This Sunday is the last Sunday of Advent. It’s the last time this year we’ll sing the Benedictus around the candles, the last week of blue paraments, the last week of anticipation before we get to those beloved readings in Luke 2 and John 1. Sunday will see our Wayfarers meet in the evening, the night will go and the next day is Christmas Eve.
We have several services for Christmas: the 4:30 Children’s Service, the 7:30 Candlelight Service, and the Christmas Day Service at 11 a.m. Each has their own particular emphases—the Christmas Eve services are proclamations with the angels of the birth of Jesus in Bethlehem, with songs of great joy. The Christmas Day service is more contemplative, like the day after a birth. But both are the story of God’s eternal Word breaking into time, the story of the human being who is the Son of God.
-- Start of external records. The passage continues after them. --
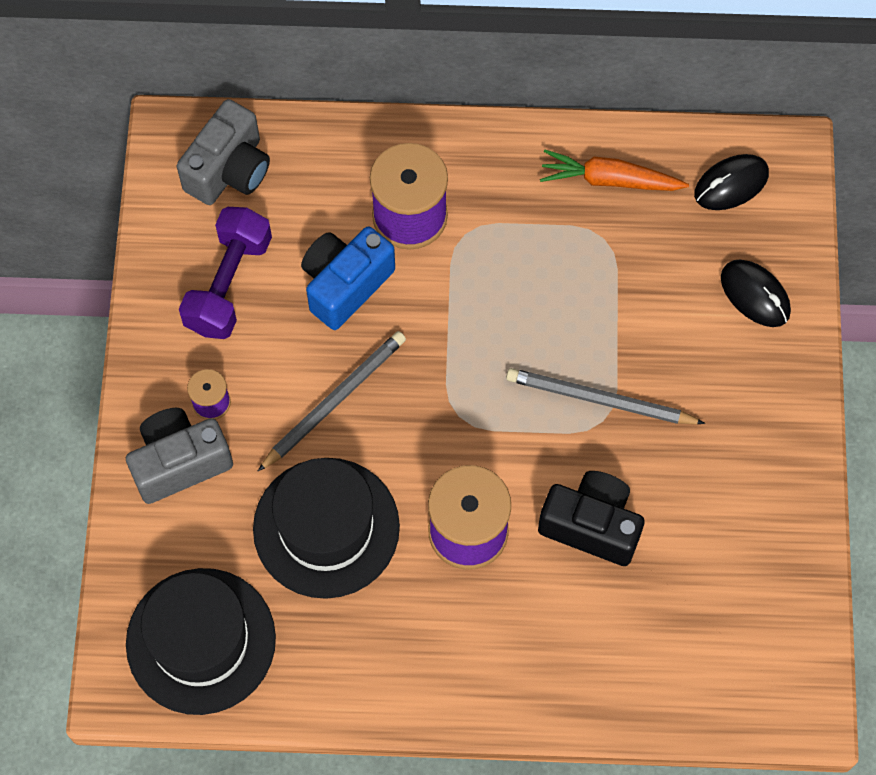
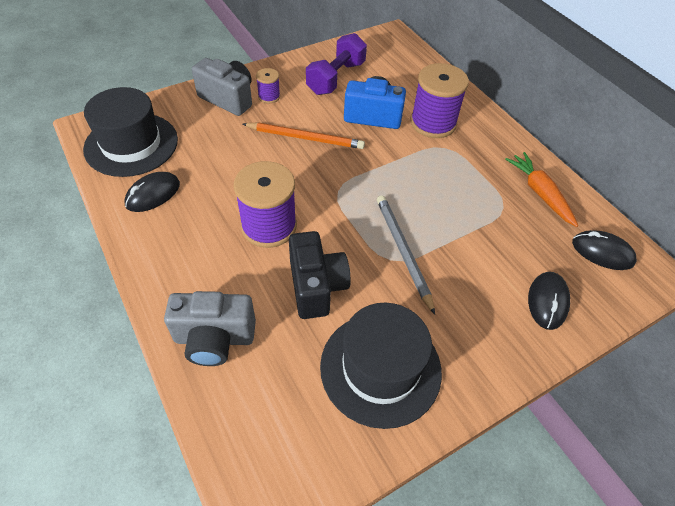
camera: 55 degrees right, 15 degrees down
grey camera [177,99,270,205] -> grey camera moved to [164,291,256,366]
purple dumbbell [179,207,272,339] -> purple dumbbell turned 45 degrees counterclockwise [306,33,367,95]
black hat [253,458,400,599] -> black hat moved to [320,303,442,429]
grey pencil [257,331,406,472] -> orange pencil [243,123,365,149]
none -> black mouse [124,172,180,212]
If you woke up this morning, like me, you might have woken up to chaos. Secretaries of Defense are resigning, the government is going to shut down, and kids need to get to Pre-School and the doctor. Before we leave Advent, maybe it’s good to remember what Jesus said about his coming—“So also, when you see these things taking place, you know that the kingdom of God is near…Heaven and earth will pass away, but my words will not pass away.”
Remain steadfast. Our hope is Christ, the babe of Bethlehem, the crucified Saviour, the one who was, who is, and who is to come. Don’t stop loving, serving, singing. God is faithful—this is the message of Christmas.
Another way of thinking of it is in this poem by Madeline L’Engle:
The Risk of Birth, Christmas, 1973
This is no time for a child to be born,
With the earth betrayed by war & hate
And a comet slashing the sky to warn
That time runs out & the sun burns late.
That was no time for a child to be born,
In a land in the crushing grip of Rome;
Honour & truth were trampled by scorn–
Yet here did the Saviour make his home.
When is the time for love to be born?
The inn is full on the planet earth,
And by a comet the sky is torn–
Yet Love still takes the risk of birth.